Start of ENTRIES PROVIDED

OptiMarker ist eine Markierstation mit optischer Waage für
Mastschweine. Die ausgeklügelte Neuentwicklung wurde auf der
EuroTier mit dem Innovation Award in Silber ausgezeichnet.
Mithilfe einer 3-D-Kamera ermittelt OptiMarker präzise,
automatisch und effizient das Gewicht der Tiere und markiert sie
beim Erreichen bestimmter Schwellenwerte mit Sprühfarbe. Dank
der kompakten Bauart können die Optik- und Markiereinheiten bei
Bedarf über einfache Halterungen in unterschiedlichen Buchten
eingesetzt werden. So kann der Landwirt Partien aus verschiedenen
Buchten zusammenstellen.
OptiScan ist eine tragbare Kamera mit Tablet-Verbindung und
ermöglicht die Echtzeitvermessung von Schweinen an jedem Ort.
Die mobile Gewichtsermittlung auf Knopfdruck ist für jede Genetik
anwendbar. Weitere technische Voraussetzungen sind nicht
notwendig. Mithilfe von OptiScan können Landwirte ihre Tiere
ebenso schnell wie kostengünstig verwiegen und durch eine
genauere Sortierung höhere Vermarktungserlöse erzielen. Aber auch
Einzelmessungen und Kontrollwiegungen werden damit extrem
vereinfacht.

End of ENTRIES PROVIDED

§ WORK TO COMPLETE
Reproduce exactly the entries above, limited to the lines from the one with "beim Erreichen bestimmter" through the one with "notwendig. Mithilfe von", both included.

§ OUTPUT
beim Erreichen bestimmter Schwellenwerte mit Sprühfarbe. Dank
der kompakten Bauart können die Optik- und Markiereinheiten bei
Bedarf über einfache Halterungen in unterschiedlichen Buchten
eingesetzt werden. So kann der Landwirt Partien aus verschiedenen
Buchten zusammenstellen.
OptiScan ist eine tragbare Kamera mit Tablet-Verbindung und
ermöglicht die Echtzeitvermessung von Schweinen an jedem Ort.
Die mobile Gewichtsermittlung auf Knopfdruck ist für jede Genetik
anwendbar. Weitere technische Voraussetzungen sind nicht
notwendig. Mithilfe von OptiScan können Landwirte ihre Tiere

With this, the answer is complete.